** Exercise description **
Each line below should be retyped exactly, with no pictures.

** Recorded information **
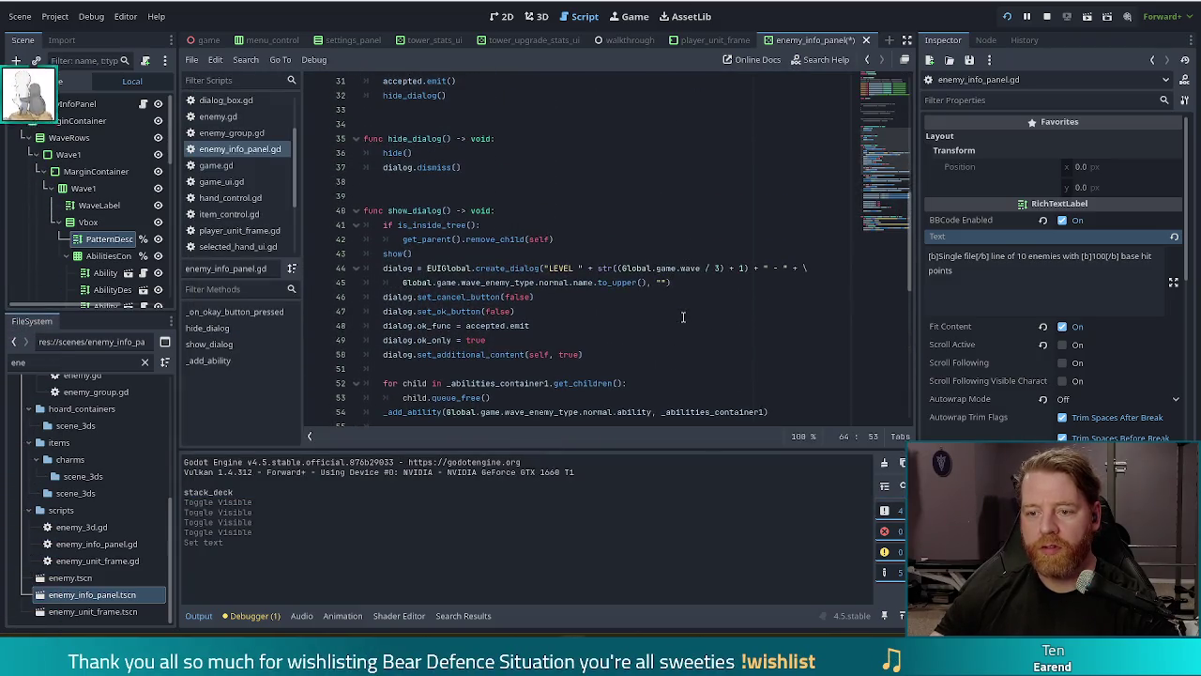
scroll(627, 295, "down", 2)
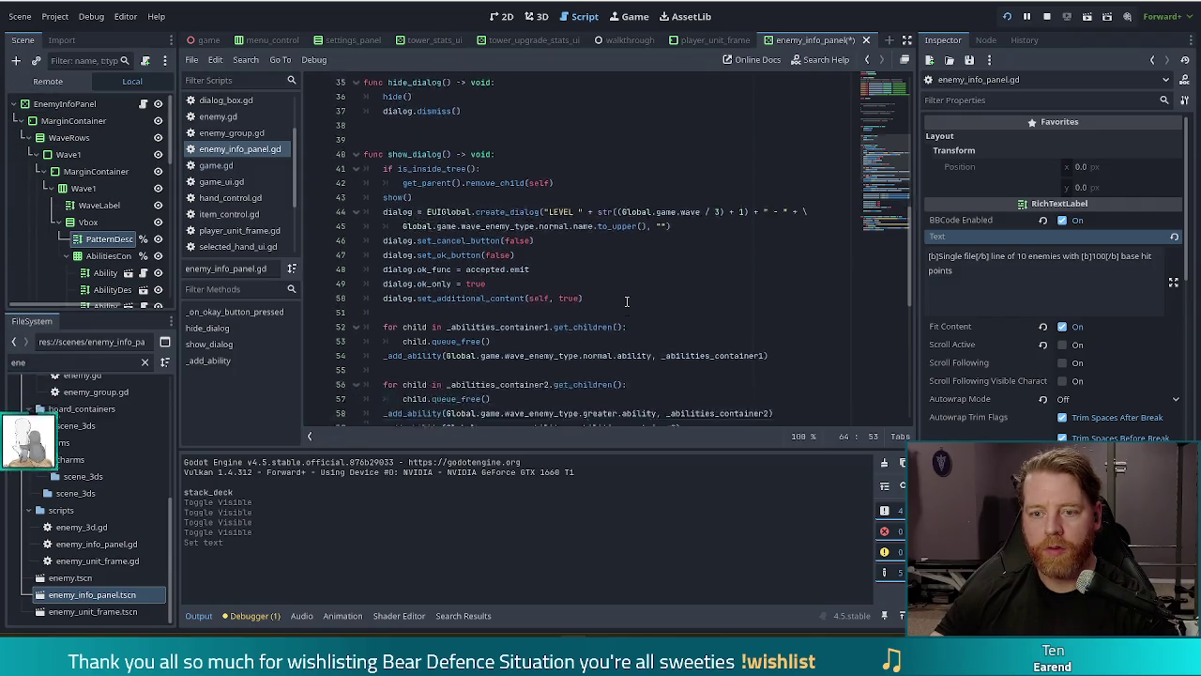
scroll(627, 295, "down", 8)
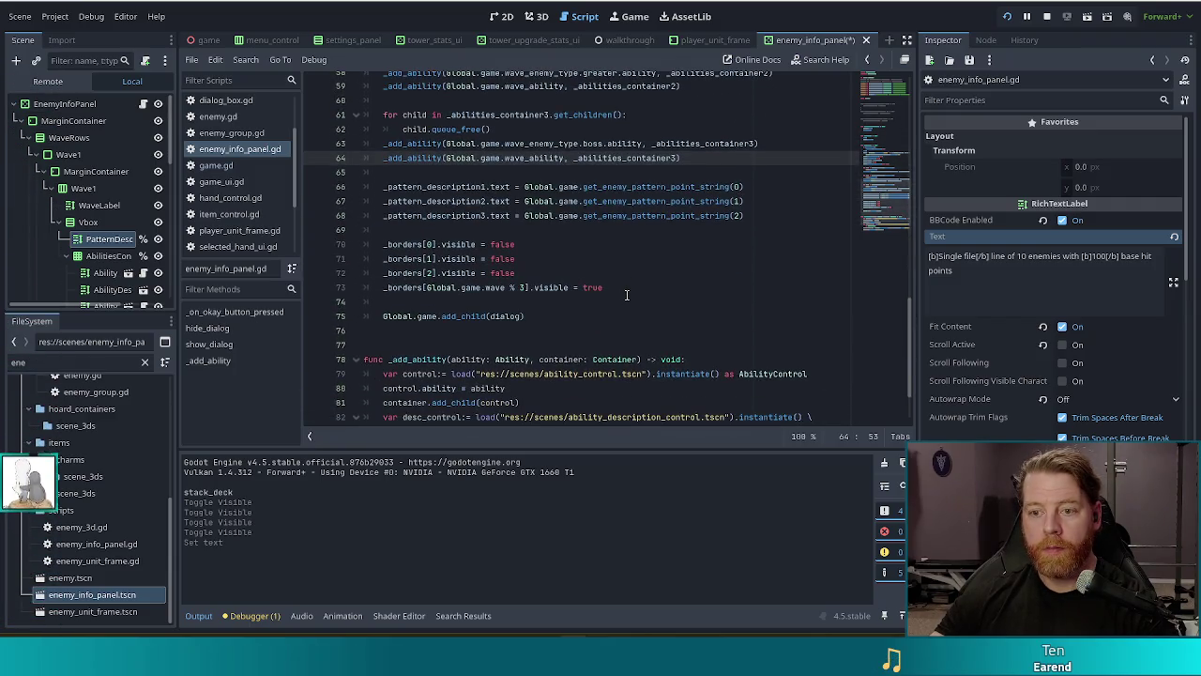
scroll(627, 295, "up", 3)
left_click(662, 241)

** Problem solution **
scroll(627, 295, "down", 2)
scroll(627, 295, "down", 8)
scroll(627, 295, "up", 3)
left_click(662, 241)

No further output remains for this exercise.